Five Years for Stealing From Ponzi Man

PHOENIX (CN) - An Arizona man was sentenced to five years and three months in federal prison for conspiracies that included stealing money from a man who stole it first, in a Ponzi scheme.

Wayne A. Mounts, of Mesa, was sentenced last week to 63 months in prison for conspiracy to launder money and to defraud the IRS.

Mounts and co-defendant Gino Carlucci were both convicted by a federal jury in July 2011, after an eight-day trial.

Mounts and Carlucci stole "large sums of money" from Joseph Flickinger and Flickinger's clients and associates, prosecutors said in a statement announcing Mounts's sentence.
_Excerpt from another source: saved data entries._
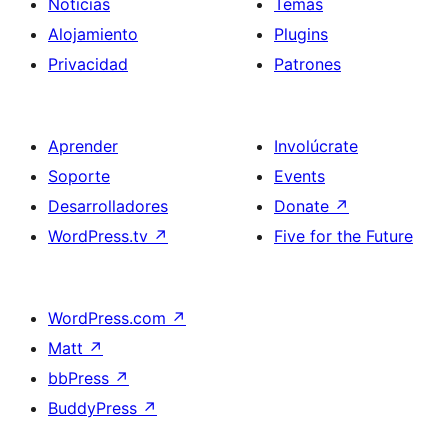
Noticias
Temas
Alojamiento
Plugins
Privacidad
Patrones
Aprender
Involúcrate
Soporte
Events
Desarrolladores
Donate
↗
WordPress.tv
↗
Five for the Future
WordPress.com
↗
Matt
↗
bbPress
↗
BuddyPress
↗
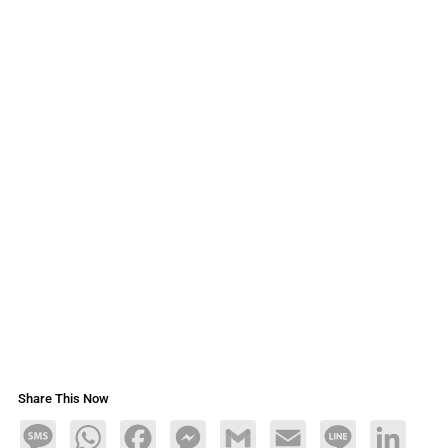
Share This Now
Message
WhatsApp
Facebook
Messenger
Gmail
Email
Line
LinkedIn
Flickinger, a tax return preparer, was sentenced in 2007 to 70 months in prison after pleading guilty to tax fraud conspiracy, mail fraud and wire fraud in "a Ponzi-style investment scheme through which he had defrauded his clients," prosecutors said in the statement.
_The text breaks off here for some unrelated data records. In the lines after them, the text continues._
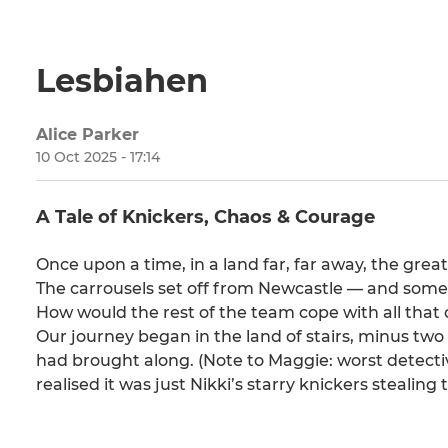
Lesbiahen
Alice Parker
10 Oct 2025 - 17:14
A Tale of Knickers, Chaos & Courage
Once upon a time, in a land far, far away, the gr
The carrousels set off from Newcastle — and so
How would the rest of the team cope with all that o
Our journey began in the land of stairs, minus tw
had brought along. (Note to Maggie: worst detect
realised it was just Nikki’s starry knickers stealing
After defrauding Flickinger of his Ponzi money, Mounts and Carlucci spent the money on themselves, prosecutors said. Mounts withdrew more than $250,000 in cash from a bank account in 2 months, just under $10,000 at a time to duck reporting rules.

They spent another $150,000 to buy a 43-foot luxury boat that Carlucci concealed from the government for more than two years.

Judge Kathryn H. Vratil, chief judge of the District of Kansas, sitting in Phoenix by special designation, ordered Mounts to pay $686,841 in restitution to the victims in Flickinger's case and $80,787.80 in restitution to the IRS. She also ordered hom to forfeit $722,841.

Vratil will sentence Carlucci on Feb. 28 in Phoenix. He faces up to 20 years for conspiracy to commit money laundering, five years for conspiracy to defraud the United States and three years for filing a false tax return.